The article focused on my own personal experience.
To scroll back - when I was six months pregnant with my first child the ‘black dog’, Winston Churchill’s famous metaphor for his depression, prowled into my life. Over an alarmingly short period of time I sank into a deep and terrifying depression.
Instead of wistful day-dreams about baby names and nursery colour schemes, I began fantasising about ending it all.
Looking back it was totally irrational, but at the time it seemed the only escape route from the all-pervading, crushing nothingness I felt.
I couldn’t sleep or eat, the weight dropped off - my pre-pregnancy size 10 jeans swamped me.
The depression, this utter, indescribable sadness, was akin to the feelings I experienced after bereavement - except I was in mourning for myself, the former happy me.
I was totally suicidal; depleted of energy, hope and joy.
I would wake up suddenly at 4am and worry for hours on end about everything from not knowing how to change a nappy to whether I really wanted this baby and if I would love it.
I worried about losing my freedom, my autonomy.
‘Instead of day-dreams about baby names, I began fantasising about ending it all’Helen McGurk
I was wracked by guilt and shame. There were lots of women who were desperate to have children and couldn’t. Impending motherhood was meant to be a happy time, a wonderful life-changing event, not a time to be consumed with suicidal thoughts.

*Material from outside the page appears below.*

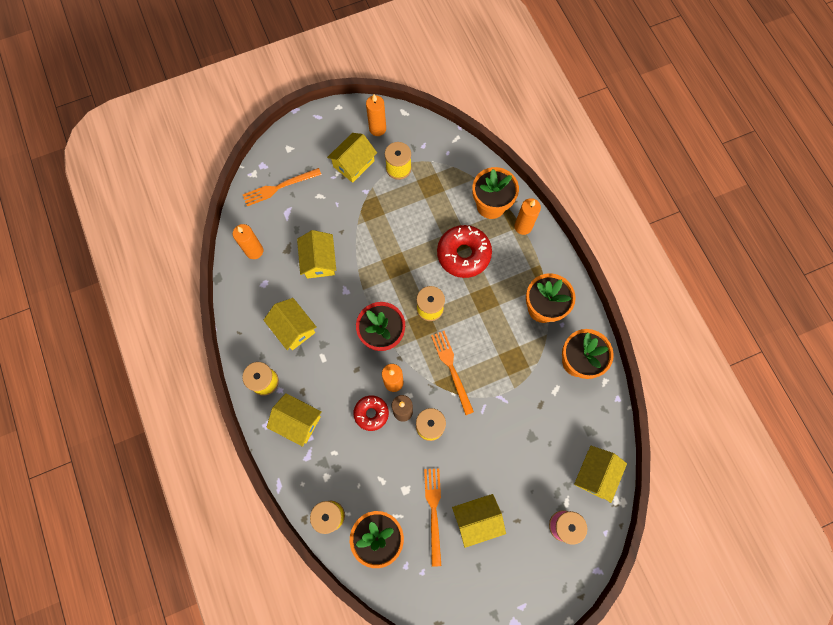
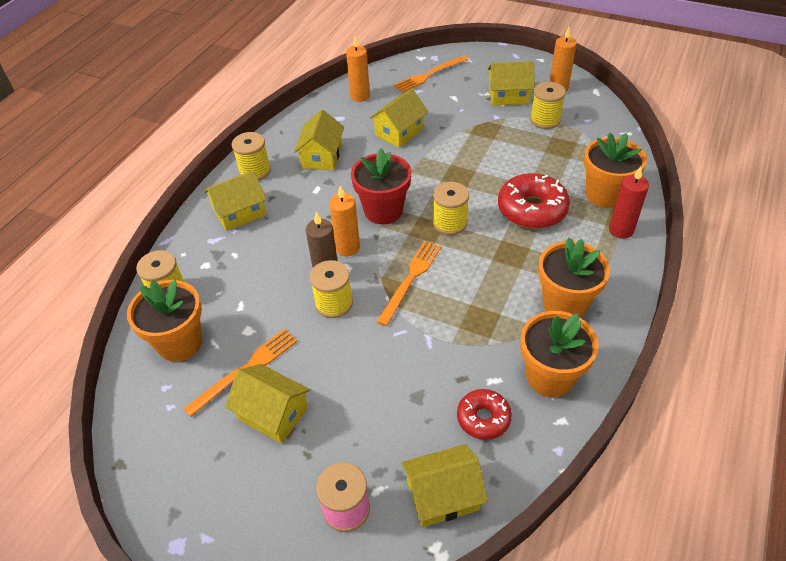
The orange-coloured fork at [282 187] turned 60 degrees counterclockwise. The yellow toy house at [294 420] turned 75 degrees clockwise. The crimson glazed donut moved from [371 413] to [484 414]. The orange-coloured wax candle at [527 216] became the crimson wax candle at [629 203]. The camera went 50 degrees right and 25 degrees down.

My partner and I had waited a long time for the right time and up until that point I had really been looking forward to ﬁnally meeting the little baby growing inside me.
But something snapped. Almost overnight I became a statistic, the one in 10 women who suffers antenatal depression. Of course, I was too far gone to realise what was wrong with me.
I felt I would be demonised if I confessed these worries publicly, so I kept them bottled up, spiralling further and further into the taboo world of antenatal depression.
Following a spate of terrifying panic attacks, I went to an out-of-hours doctor. He quickly dismissed them and said I couldn’t take any medication since I was pregnant. He told me to go home and have a cup of coffee with lots of milk. I thought if he can’t help me, who can?
Eventually, as the depression got worse, I saw a more sympathetic doctor. Before prescribing anti-depressants, she told me about the risks and beneﬁts of taking medication during pregnancy, but in the end we decided this was the best option.
Also, because I was feeling suicidal it was decided I needed to be admitted to a psychiatric unit.
Unfortunately, there are no specialist psychiatric facilities in Northern Ireland, or indeed Ireland, for women with antenatal or postnatal depression, so I spent the ﬁrst week of my hospitalisation on a general psychiatric ward in Windsor House at Belfast City Hospital.
Windsor House was a grim, grey building; Dickensian and decaying; it was the scary mental asylum of my imagination. Thankfully it closed some years ago.
On arrival there I was sent to a tiny, joyless, square room to await the consultant psychiatrist. It had a table, two plastic chairs, no curtains, a stained carpet and harsh overhead lighting; not unlike a police interview room.
After an interminable four hours the psychiatrist arrived and following two hours of questioning at 1am I was ﬁnally taken to the ward by a disinterested nurse, unmoved by my tears and obvious distress.
Windsor House had a lounge area, but I avoided it because it was open to the mentally ill men from the adjoining ward. I simply didn’t feel comfortable. An environment such as this is simply not conducive to healing; futhermore it was an atrocious place for a pregnant woman to be.
Luckily after a week, I was transferred to Knockbracken Healthcare Park in Belfast.
It was a breath of fresh air to be in a modern building, and in a unit which was female-only.
I took the medication and began to improve in tiny steps. However , the fallout from depression lingers long after the black dog has retreated.
Antenatal depression is an extremely lonely illness, because you believe you are the only one in the world feeling this way.
The classic motherhood bibles are strangely quiet on the subject or give scant reference to it.
It was not an easy decision to write about my experiences of depression, but I have done so because I believe we need to re-think how women with serious antenatal and postnatal depression are treated in Northern Ireland.
It is simply not good enough to shove us on to general psychiatric wards, because there is no where else to put us.
Since I was ill nine years ago, nothing has changed in terms of inpatient care for women with perinatal mental health issues. It breaks my heart. This simply cannot continue in the 21st century.
We need a specialist unit, where women and their children get appropriate care and attention. It is, without exaggeration, a matter of life and death,
We need your support to lobby the government for this much-needed facility.